Relationships are often affected by money issues, particularly if you put off talking about it for too long. You and your partner should be on the same page and talk honestly—and regularly —about your finances.
Research has found that arguments about money often foretell divorce and tend to be more intense than couples’ fights over other subjects. When arguing about money, couples tend to use harsher language with one another, and the arguments usually last longer.
Understand the Warning Signs
Be aware of these signs indicating you and your partner need a financial conversation—and soon:
- You’re feeling uncomfortable about some aspect of your partner’s financial life. It could be anything; student loans, credit card debt, lack of savings or planning for retirement.
- Your partner’s money habits begin to directly affect you, perhaps because of joint ownership of assets—or debts.
- You’re considering getting married, living together, taking on joint debt, or combining finances in some other way.
How to Have The Talk
If you’re unsure how to start talking about your finances, use these tips to keep your conversations effective and positive:
Avoid words that could come across as scary or evoke a sense of dread. No one wants to hear their partner say, “We need to talk.” When you hear that phrase, your guard immediately comes up because you assume something bad is coming.
Start by addressing the positive.

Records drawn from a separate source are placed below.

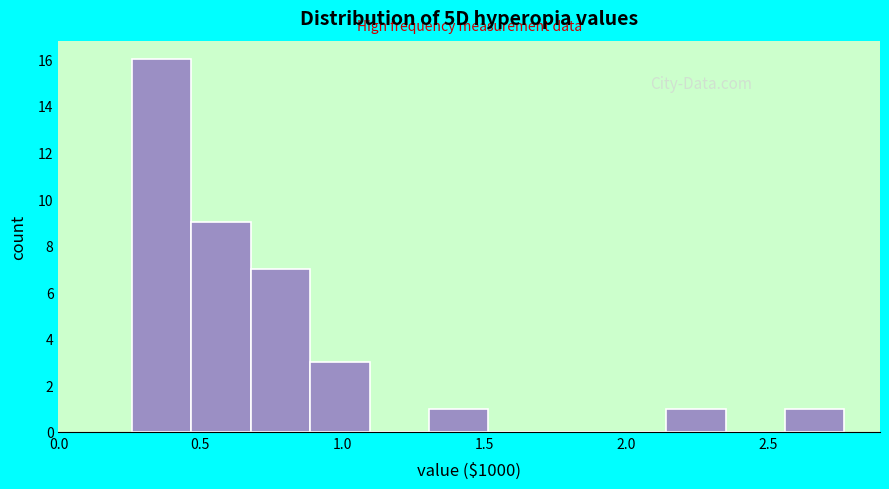

Reading left to right, list every bar in this chart as the range it spans on the x-axis followed by its height. Neither the bar edges nor the heights are printed on the chart, so give them approximately, as read against the axes.

0.25 to 0.45: 16
0.45 to 0.70: 9
0.70 to 0.90: 7
0.90 to 1.10: 3
1.10 to 1.30: 0
1.30 to 1.50: 1
1.50 to 1.70: 0
1.70 to 1.95: 0
1.95 to 2.15: 0
2.15 to 2.35: 1
2.35 to 2.55: 0
2.55 to 2.75: 1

Talk about goals you want to achieve together and then discuss different ways to reach those goals.
Don’t unleash criticisms. If you have concerns or your partner struggles with a problem (like overspending or debt), remember and admit your own financial faults—then ask for your partner’s help to find a solution. This paves the way to discuss other important financial issues and shows that you don’t want to fight or be antagonistic. It shows you want to work together toward a solution.

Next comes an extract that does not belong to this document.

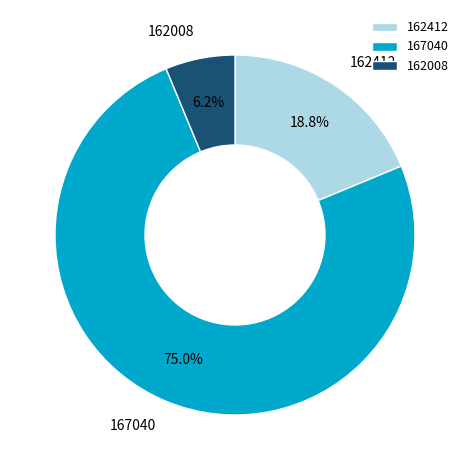

Which slice represents more than half of the pie?

167040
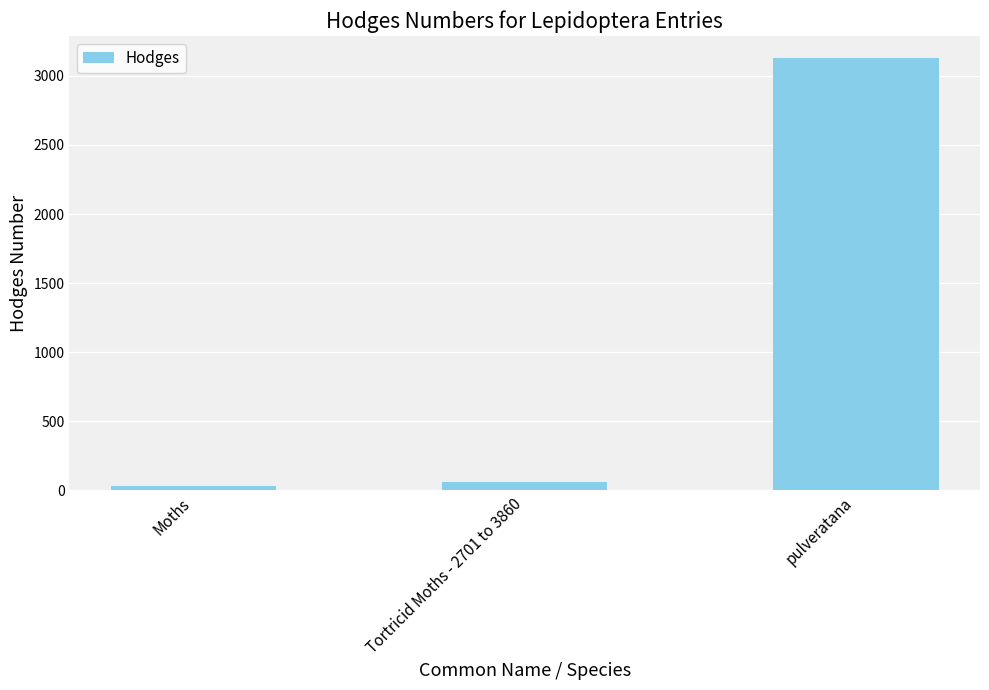

Reading left to right, extract all data points from this chart.

Moths=29.0	Tortricid Moths - 2701 to 3860=62.1	pulveratana=3132.0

Talk about goals and values. Sometimes it’s easier to begin by talking about what you and your partner value. Think of open-ended questions such as:
- What are your hopes and dreams?
- Which aspirations do you share together, and which are individual?

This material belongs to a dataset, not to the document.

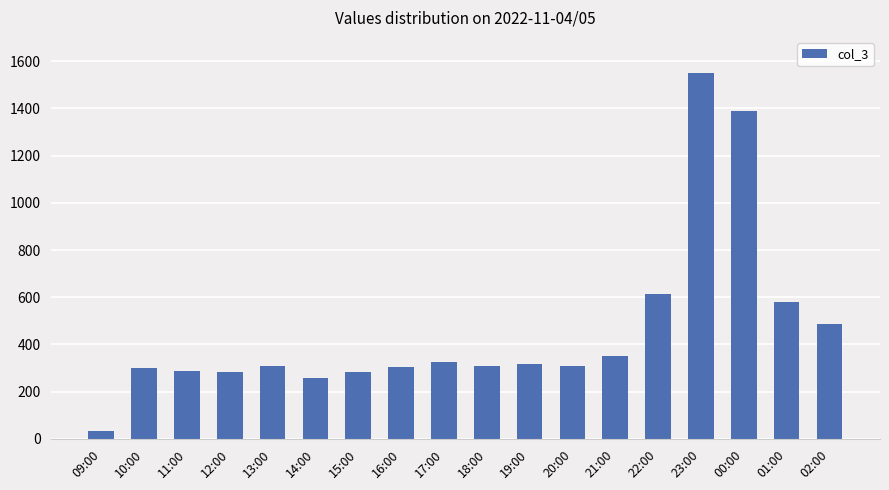

At which label does the data first exceed 310?

17:00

- What financial steps must you take to make each set of dreams come true?
Listen – and ask. Although you may have started the conversation, it is important to let your partner share their hopes, dreams and goals. Encourage your partner to ask questions as well. Be open and forthright when answering.
By being kind and respectful to one another when handling money questions and problems you and your partner will strengthen your relationship and pave the way for easier financial discussions in the future.